- EXERCISE TEXT -
########################################
If you want a better SAT writing+language score, you need excellent grammar.  Fortunately, the grammatical concepts tested by the SAT are incredibly limited – you can learn most of them within a few hours. If you take the time to work through plenty of practice problems, check the answer explanations, and then document all the grammar rules you don’t know, you’ll be well on your way toward learning every grammatical concept you need to master.

However, before I go on, I want to make something very clear:

No matter how good your writing+language strategy is, you’ll never get a great score if you’re not willing to “put in the work” and memorize all the necessary grammar facts.

My online systems use a pretty “blunt force” approach to grammar rules: learn the facts, study them, and permanently memorize them.  This isn’t glamorous or fun, but it’s necessary.  If you’re not willing to put in the work, then no amount of strategy or positive thinking can help you.
########################################
- DATA FOR ANALYSIS -
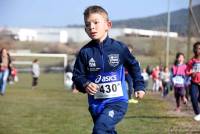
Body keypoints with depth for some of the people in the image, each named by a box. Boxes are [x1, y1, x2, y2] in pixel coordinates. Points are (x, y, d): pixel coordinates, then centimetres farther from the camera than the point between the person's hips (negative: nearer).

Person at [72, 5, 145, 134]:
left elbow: (133, 66, 11)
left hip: (117, 102, -4)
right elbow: (77, 75, 1)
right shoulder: (85, 52, -4)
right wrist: (85, 85, -20)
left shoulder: (119, 48, -6)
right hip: (96, 104, 4)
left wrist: (139, 86, 12)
########################################
- WORK TO COMPLETE -
Retype the passage on SAT grammar study word for word, between "My online systems use" and "can help you.", inclusive. The records are taken from a different source.

- RESPONSE TO THIS TASK -
My online systems use a pretty “blunt force” approach to grammar rules: learn the facts, study them, and permanently memorize them.  This isn’t glamorous or fun, but it’s necessary.  If you’re not willing to put in the work, then no amount of strategy or positive thinking can help you.